Support Questions
Find answers, ask questions, and share your expertise

Apache PIG - Join all the files from a specific directory

Highlighted

Apache PIG - Join all the files from a specific directory

Explorer

Hi experts, I've multiples files (parquet files) in a directory of the HDFS and I want to join all the files into one file using Apache PIG. I don't know how many files I will have into this directory so I can't declare a variable for each file. There is a way to identify all the files in the same directory and with the same schema?

Thanks!

Regards!!!

2 REPLIES 2
Highlighted

Re: Apache PIG - Join all the files from a specific directory

Just use the directory name in your LOAD statement.

Re: Apache PIG - Join all the files from a specific directory

Guru

For unioning all files in one directory -- same answer as @Lester Martin.

You can use globs (wildcard characters) in your LOAD path to pull a subset of files from a directory, based on the filename pattern.
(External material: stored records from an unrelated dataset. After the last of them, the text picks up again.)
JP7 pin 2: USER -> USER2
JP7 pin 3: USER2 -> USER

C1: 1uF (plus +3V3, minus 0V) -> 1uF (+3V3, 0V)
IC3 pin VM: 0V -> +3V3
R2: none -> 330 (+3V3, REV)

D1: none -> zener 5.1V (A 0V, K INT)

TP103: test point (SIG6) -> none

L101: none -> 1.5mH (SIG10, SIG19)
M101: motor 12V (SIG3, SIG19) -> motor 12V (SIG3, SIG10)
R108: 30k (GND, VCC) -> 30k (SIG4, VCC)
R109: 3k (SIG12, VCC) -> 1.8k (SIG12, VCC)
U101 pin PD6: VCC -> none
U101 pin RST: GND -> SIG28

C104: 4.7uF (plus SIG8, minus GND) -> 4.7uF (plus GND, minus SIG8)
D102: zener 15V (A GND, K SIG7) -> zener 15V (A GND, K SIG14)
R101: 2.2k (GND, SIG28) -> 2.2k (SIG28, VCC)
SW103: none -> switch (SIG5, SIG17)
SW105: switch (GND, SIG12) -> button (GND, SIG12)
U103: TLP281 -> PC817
See http://chimera.labs.oreilly.com/books/1234000001811/ch05.html#pl_load.

For example you could LOAD the path

'parentDir/myFile_*' 

to load only files beginning with the name myFile_.

You suggested in your final sentence that files in same directory may have different schema. If this is the case and files with the same schema have similar names, you can use the globs in your filenames as shown above to pull only same-schema files from the directory.